Ia mengatakan, antusiasme masyarakat khususnya penggemar bebatuan akik justru masih sangat tinggi, malah saat ini batu akik justru lebih diminati oleh kalangan menengah ke atas.

Tidak seperti saat booming beberapa waktu lalu, dimana hampir semua orang mendadak gila batu.

“Kalau batu dikatakan redup, sebenarnya tidak. Malah sekarang peminatnya lebih banyak kalangan menengah ke atas,” kata Yudi usai pembukaan Bazar dan Kontes Batu Akik OKU Cup II 2016 di Citimall Baturaja.

Mengenai harga batu akik, menurut dia, harga batu akik asal Baturaja tetap bervariasi bahkan cenderung tidak ada perubahan.

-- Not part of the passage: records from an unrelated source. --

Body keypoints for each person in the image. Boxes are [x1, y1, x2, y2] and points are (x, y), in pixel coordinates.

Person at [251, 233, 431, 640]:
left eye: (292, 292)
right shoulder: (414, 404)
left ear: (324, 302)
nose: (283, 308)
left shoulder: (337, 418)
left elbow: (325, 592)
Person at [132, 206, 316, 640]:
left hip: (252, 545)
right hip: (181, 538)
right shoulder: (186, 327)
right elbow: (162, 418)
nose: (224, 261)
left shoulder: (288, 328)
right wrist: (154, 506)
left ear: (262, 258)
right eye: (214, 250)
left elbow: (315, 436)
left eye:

“Kalau dibandingkan dengan batu akik jenis Bacan, batu andalan kita (spritus, purple dan lainnya) justru tetap bertahan. Apalagi varian batu kita ini banyak, baik dari jenis maupun warna,” katanya.

Wakil Ketua APB, Taufikurrahman menambahkan bahwa batu-batu akik asal Baturaja ini merupakan aset dan perlu dijaga dan dilestarikan.

Ia menambahkan, batu akik biru langit (spritus), ini tidak ada di daerah lain ataupun di negara lain. Biru langit cuma ada di Lengkayap, OKU.

Bazar dan Kontes Batu Akik OKU Cup II 2016 yang digelar selama tiga hari hingga 30 Oktober ini merupakan sebuah pembuktian bahwa fenomena batu akik belum mati. Sementara kegiatan serupa telah digelar pada Mei tahun lalu di Ramayana Baturaja.

Bazar dan kontes batu akik tersebut dibuka oleh mantan Gubernur Sumsel, yang juga merupakan putra daerah asal OKU Raya, Syahrial Oesman dengan pesertanya berasal dari Baturaja, Lampung dan Palembang.